*** RECORDS FOR THE EXERCISE Section Begins ***

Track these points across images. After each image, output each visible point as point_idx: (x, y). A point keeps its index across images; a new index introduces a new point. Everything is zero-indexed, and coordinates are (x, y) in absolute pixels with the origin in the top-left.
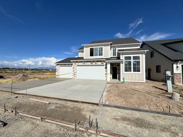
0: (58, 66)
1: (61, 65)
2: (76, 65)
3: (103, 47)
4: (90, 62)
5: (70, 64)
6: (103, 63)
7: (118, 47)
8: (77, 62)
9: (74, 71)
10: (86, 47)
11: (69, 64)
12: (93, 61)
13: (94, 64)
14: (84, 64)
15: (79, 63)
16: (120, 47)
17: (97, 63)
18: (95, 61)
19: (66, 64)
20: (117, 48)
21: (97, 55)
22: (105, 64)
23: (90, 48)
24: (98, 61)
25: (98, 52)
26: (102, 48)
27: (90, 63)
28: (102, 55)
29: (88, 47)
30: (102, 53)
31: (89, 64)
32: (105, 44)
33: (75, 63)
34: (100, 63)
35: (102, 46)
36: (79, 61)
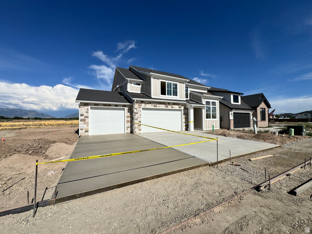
0: (86, 107)
2: (142, 107)
3: (178, 84)
4: (164, 103)
5: (120, 105)
6: (181, 107)
7: (190, 88)
8: (142, 102)
10: (155, 78)
12: (169, 104)
13: (170, 107)
14: (154, 106)
15: (147, 105)
16: (192, 88)
17: (174, 106)
18: (171, 103)
19: (110, 105)
20: (189, 89)
21: (171, 95)
22: (182, 108)
23: (161, 80)
24: (174, 104)
25: (172, 89)
26: (176, 85)
27: (164, 106)
28: (176, 95)
29: (159, 79)
30: (176, 92)
31: (163, 106)
33: (140, 104)
34: (177, 107)
35: (177, 82)
36: (146, 101)
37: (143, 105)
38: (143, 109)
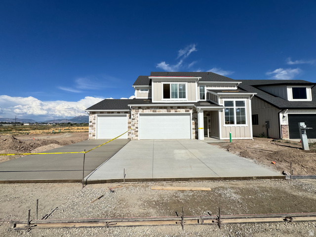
0: (94, 115)
1: (101, 112)
2: (139, 113)
3: (186, 83)
4: (165, 108)
5: (122, 112)
6: (188, 111)
7: (207, 86)
8: (140, 108)
9: (135, 125)
10: (156, 82)
11: (119, 112)
12: (172, 108)
13: (173, 111)
14: (153, 111)
15: (145, 110)
16: (210, 86)
17: (179, 110)
18: (175, 107)
19: (113, 112)
20: (205, 87)
21: (176, 97)
22: (191, 112)
23: (163, 83)
24: (179, 107)
25: (178, 91)
26: (184, 86)
27: (166, 110)
28: (184, 97)
29: (160, 82)
30: (184, 93)
31: (164, 111)
32: (189, 79)
33: (137, 110)
34: (183, 111)
35: (184, 82)
36: (144, 107)
37: (140, 111)
38: (141, 115)
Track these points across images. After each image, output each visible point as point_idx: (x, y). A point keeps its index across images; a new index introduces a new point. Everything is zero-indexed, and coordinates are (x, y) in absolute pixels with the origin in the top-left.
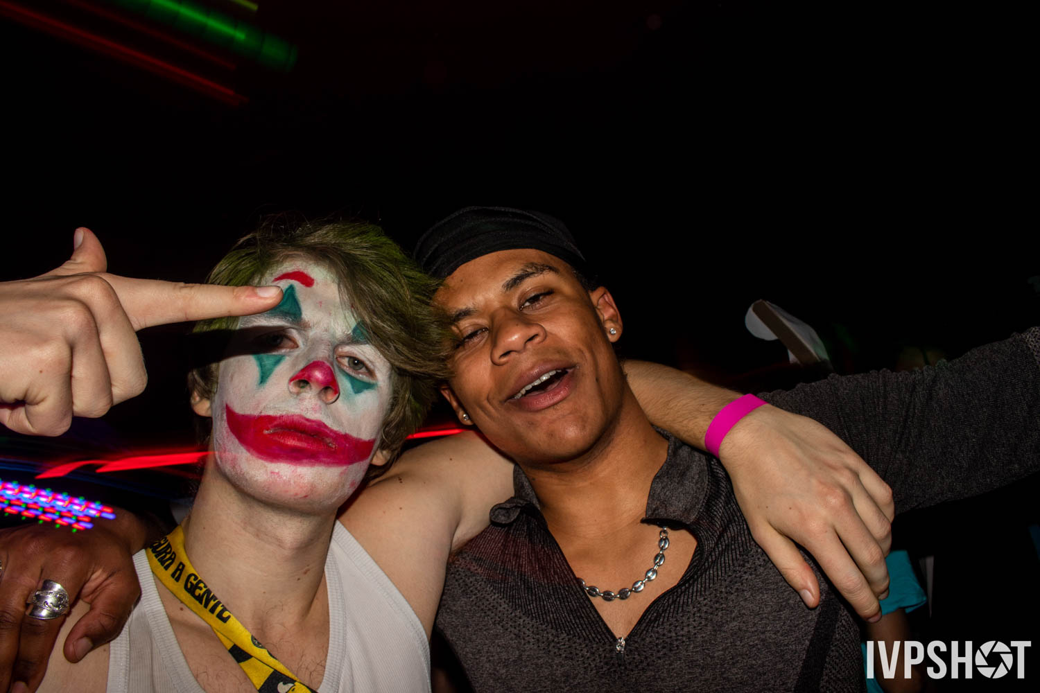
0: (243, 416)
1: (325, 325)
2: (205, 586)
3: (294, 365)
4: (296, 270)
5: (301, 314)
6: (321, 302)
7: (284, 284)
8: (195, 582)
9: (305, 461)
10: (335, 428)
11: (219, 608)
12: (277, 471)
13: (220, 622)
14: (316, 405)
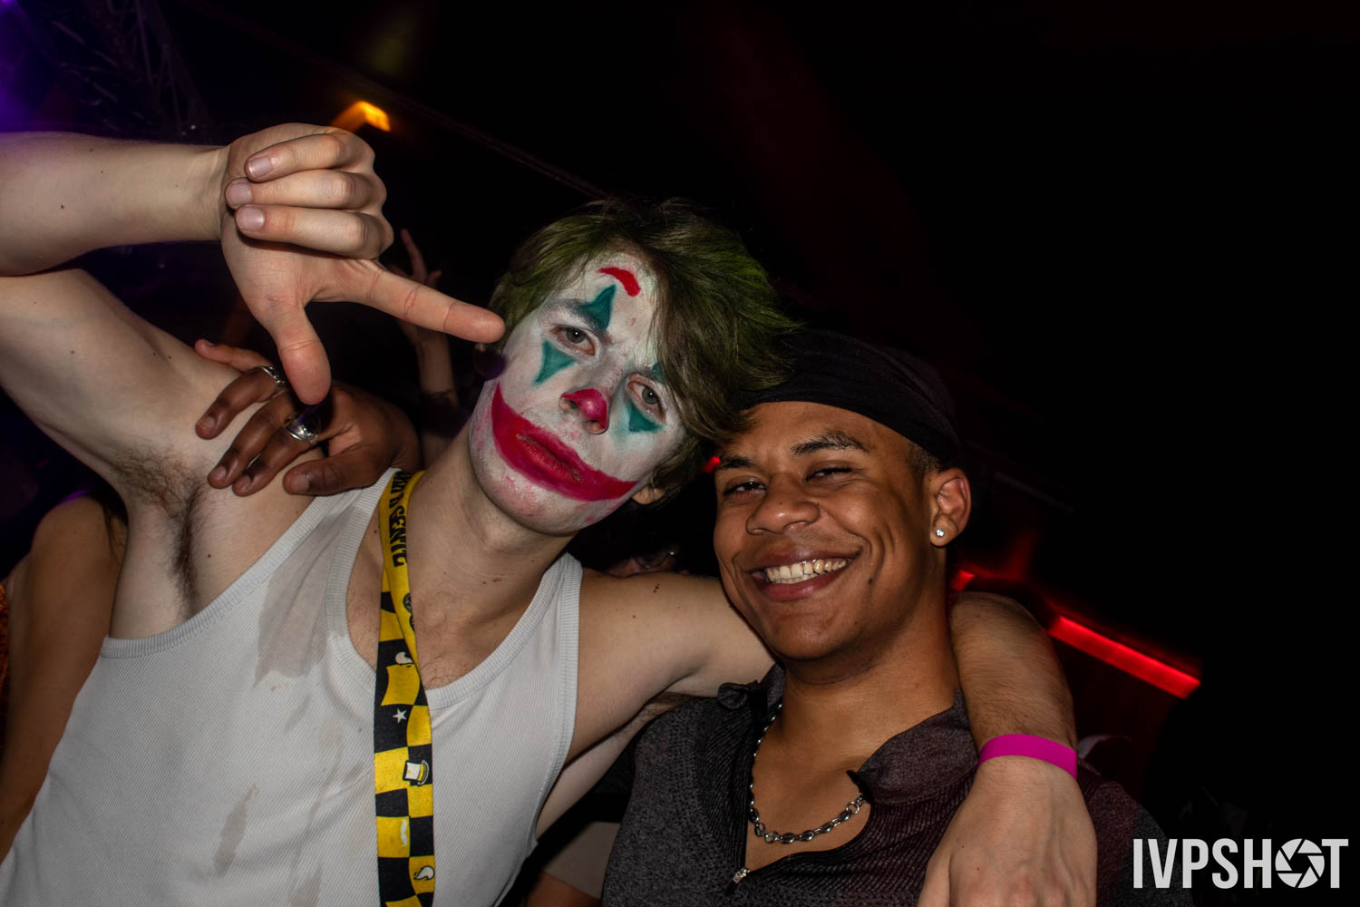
0: (507, 406)
1: (627, 349)
2: (404, 524)
3: (578, 377)
4: (627, 269)
5: (607, 325)
6: (634, 320)
7: (607, 281)
8: (399, 515)
9: (543, 482)
10: (588, 462)
11: (400, 551)
12: (512, 478)
13: (392, 564)
14: (576, 432)
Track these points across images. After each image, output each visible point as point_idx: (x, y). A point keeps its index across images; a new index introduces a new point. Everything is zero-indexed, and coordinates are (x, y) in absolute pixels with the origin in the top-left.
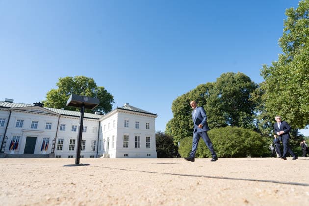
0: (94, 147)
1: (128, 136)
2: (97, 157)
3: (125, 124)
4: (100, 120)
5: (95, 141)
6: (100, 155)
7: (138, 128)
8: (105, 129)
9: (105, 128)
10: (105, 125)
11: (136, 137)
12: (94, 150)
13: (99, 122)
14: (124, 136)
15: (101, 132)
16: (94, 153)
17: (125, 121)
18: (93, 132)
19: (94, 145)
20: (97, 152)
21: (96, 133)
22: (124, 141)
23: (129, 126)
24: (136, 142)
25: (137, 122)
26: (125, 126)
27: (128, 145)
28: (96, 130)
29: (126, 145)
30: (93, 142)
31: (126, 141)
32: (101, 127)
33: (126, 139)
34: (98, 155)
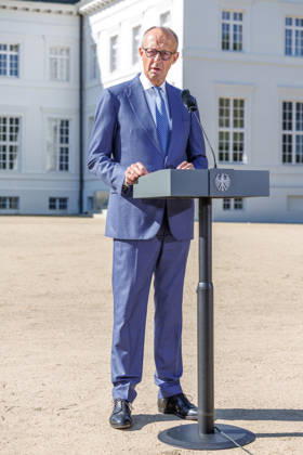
0: (65, 150)
1: (240, 103)
2: (81, 213)
3: (225, 37)
4: (83, 9)
6: (99, 195)
7: (301, 53)
8: (113, 60)
9: (113, 52)
10: (114, 40)
11: (287, 105)
12: (64, 167)
13: (82, 18)
14: (223, 102)
15: (96, 74)
16: (64, 185)
17: (226, 15)
18: (54, 76)
19: (64, 145)
20: (82, 181)
21: (68, 80)
22: (224, 130)
23: (246, 43)
24: (287, 132)
25: (294, 22)
26: (225, 46)
27: (241, 149)
28: (68, 61)
29: (231, 152)
30: (55, 129)
31: (231, 130)
32: (94, 47)
33: (231, 119)
34: (87, 193)
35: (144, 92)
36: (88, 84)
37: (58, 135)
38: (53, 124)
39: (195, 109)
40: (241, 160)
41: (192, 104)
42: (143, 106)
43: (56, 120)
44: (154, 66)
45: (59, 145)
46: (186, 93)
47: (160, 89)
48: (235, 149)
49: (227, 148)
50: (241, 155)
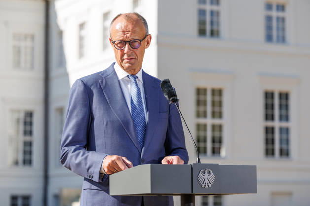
0: (28, 144)
5: (29, 114)
6: (66, 193)
7: (282, 40)
8: (81, 46)
9: (81, 39)
11: (269, 96)
12: (27, 162)
13: (48, 3)
15: (62, 62)
17: (202, 0)
19: (28, 138)
20: (46, 177)
21: (32, 67)
22: (202, 121)
23: (224, 29)
24: (270, 124)
25: (274, 7)
26: (202, 32)
27: (220, 141)
28: (33, 49)
29: (209, 145)
30: (18, 121)
31: (209, 121)
32: (60, 34)
33: (209, 109)
34: (53, 190)
35: (119, 81)
36: (54, 72)
37: (21, 127)
38: (16, 116)
39: (176, 100)
40: (219, 153)
41: (172, 95)
42: (119, 96)
43: (19, 111)
44: (125, 56)
45: (22, 138)
46: (166, 83)
47: (136, 78)
48: (214, 141)
49: (205, 140)
50: (220, 149)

*** RECORDS FOR THE EXERCISE Section Ends ***

HOW TO COMPLETE THIS TASK: Pictures aside, return all the entries above exactly.

ANSWER:
Track these points across images. After each image, output each visible point as point_idx: (x, y). A point keeps its index across images; a new index introduces a new point. Everything is zero-indexed, and coordinates are (x, y) in absolute pixels with the origin in the top-left.
0: (58, 66)
1: (61, 65)
2: (76, 65)
3: (103, 47)
4: (90, 62)
5: (70, 64)
6: (103, 63)
7: (118, 47)
8: (77, 62)
9: (74, 71)
10: (86, 47)
11: (69, 64)
12: (93, 61)
13: (94, 64)
14: (84, 64)
15: (79, 63)
16: (120, 47)
17: (97, 63)
18: (95, 61)
19: (66, 64)
20: (117, 48)
21: (97, 55)
22: (105, 64)
23: (90, 48)
24: (98, 61)
25: (98, 52)
26: (102, 48)
27: (90, 63)
28: (102, 55)
29: (88, 47)
30: (102, 53)
31: (89, 64)
32: (105, 44)
33: (75, 63)
34: (100, 63)
35: (102, 46)
36: (79, 61)
0: (86, 107)
2: (142, 107)
3: (178, 84)
4: (164, 103)
5: (120, 105)
6: (181, 107)
7: (190, 88)
8: (142, 102)
10: (155, 78)
12: (169, 104)
13: (170, 107)
14: (154, 106)
15: (147, 105)
16: (192, 88)
17: (174, 106)
18: (171, 103)
19: (110, 105)
20: (189, 89)
21: (171, 95)
22: (182, 108)
23: (161, 80)
24: (174, 104)
25: (172, 89)
26: (176, 85)
27: (164, 106)
28: (176, 95)
29: (159, 79)
30: (176, 92)
31: (163, 106)
33: (140, 104)
34: (177, 107)
35: (177, 82)
36: (146, 101)
37: (143, 105)
38: (143, 109)
0: (94, 115)
1: (101, 112)
2: (139, 113)
3: (186, 83)
4: (165, 108)
5: (122, 112)
6: (188, 111)
7: (207, 86)
8: (140, 108)
9: (135, 125)
10: (156, 82)
11: (119, 112)
12: (172, 108)
13: (173, 111)
14: (153, 111)
15: (145, 110)
16: (210, 86)
17: (179, 110)
18: (175, 107)
19: (113, 112)
20: (205, 87)
21: (176, 97)
22: (191, 112)
23: (163, 83)
24: (179, 107)
25: (178, 91)
26: (184, 86)
27: (166, 110)
28: (184, 97)
29: (160, 82)
30: (184, 93)
31: (164, 111)
32: (189, 79)
33: (137, 110)
34: (183, 111)
35: (184, 82)
36: (144, 107)
37: (140, 111)
38: (141, 115)
Track these points across images. After each image, output each visible point as point_idx: (x, y). A point keeps its index across images; a new index introduces a new point. Everything is zero-indexed, and coordinates are (x, y) in absolute pixels with the origin in the top-left.
0: (243, 416)
1: (325, 325)
2: (205, 586)
3: (294, 365)
4: (296, 270)
5: (301, 314)
6: (321, 302)
7: (284, 284)
8: (195, 582)
9: (305, 461)
10: (335, 428)
11: (219, 608)
12: (277, 471)
13: (220, 622)
14: (316, 405)
0: (507, 406)
1: (627, 349)
2: (404, 524)
3: (578, 377)
4: (627, 269)
5: (607, 325)
6: (634, 320)
7: (607, 281)
8: (399, 515)
9: (543, 482)
10: (588, 462)
11: (400, 551)
12: (512, 478)
13: (392, 564)
14: (576, 432)
Track these points across images. After each image, output each visible point as point_idx: (x, y). A point keeps its index across images; a new index introduces a new point. Everything is zero-indexed, and coordinates are (x, y) in absolute pixels with the origin in the top-left.
0: (94, 147)
1: (128, 136)
2: (97, 157)
3: (125, 124)
4: (100, 120)
5: (95, 141)
6: (100, 155)
7: (138, 128)
8: (105, 129)
9: (105, 128)
10: (105, 125)
11: (136, 137)
12: (94, 150)
13: (99, 122)
14: (124, 136)
15: (101, 132)
16: (94, 153)
17: (125, 121)
18: (93, 132)
19: (94, 145)
20: (97, 152)
21: (96, 133)
22: (124, 141)
23: (129, 126)
24: (136, 142)
25: (137, 122)
26: (125, 126)
27: (128, 145)
28: (96, 130)
29: (126, 145)
30: (93, 142)
31: (126, 141)
32: (101, 127)
33: (126, 139)
34: (98, 155)
0: (65, 150)
1: (240, 103)
2: (81, 213)
3: (225, 37)
4: (83, 9)
6: (99, 195)
7: (301, 53)
8: (113, 60)
9: (113, 52)
10: (114, 40)
11: (287, 105)
12: (64, 167)
13: (82, 18)
14: (223, 102)
15: (96, 74)
16: (64, 185)
17: (226, 15)
18: (54, 76)
19: (64, 145)
20: (82, 181)
21: (68, 80)
22: (224, 130)
23: (246, 43)
24: (287, 132)
25: (294, 22)
26: (225, 46)
27: (241, 149)
28: (68, 61)
29: (231, 152)
30: (55, 129)
31: (231, 130)
32: (94, 47)
33: (231, 119)
34: (87, 193)
35: (144, 92)
36: (88, 84)
37: (58, 135)
38: (53, 124)
39: (195, 109)
40: (241, 160)
41: (192, 104)
42: (143, 106)
43: (56, 120)
44: (154, 66)
45: (59, 145)
46: (186, 93)
47: (160, 89)
48: (235, 149)
49: (227, 148)
50: (241, 155)
0: (28, 144)
5: (29, 114)
6: (66, 193)
7: (282, 40)
8: (81, 46)
9: (81, 39)
11: (269, 96)
12: (27, 162)
13: (48, 3)
15: (62, 62)
17: (202, 0)
19: (28, 138)
20: (46, 177)
21: (32, 67)
22: (202, 121)
23: (224, 29)
24: (270, 124)
25: (274, 7)
26: (202, 32)
27: (220, 141)
28: (33, 49)
29: (209, 145)
30: (18, 121)
31: (209, 121)
32: (60, 34)
33: (209, 109)
34: (53, 190)
35: (119, 81)
36: (54, 72)
37: (21, 127)
38: (16, 116)
39: (176, 100)
40: (219, 153)
41: (172, 95)
42: (119, 96)
43: (19, 111)
44: (125, 56)
45: (22, 138)
46: (166, 83)
47: (136, 78)
48: (214, 141)
49: (205, 140)
50: (220, 149)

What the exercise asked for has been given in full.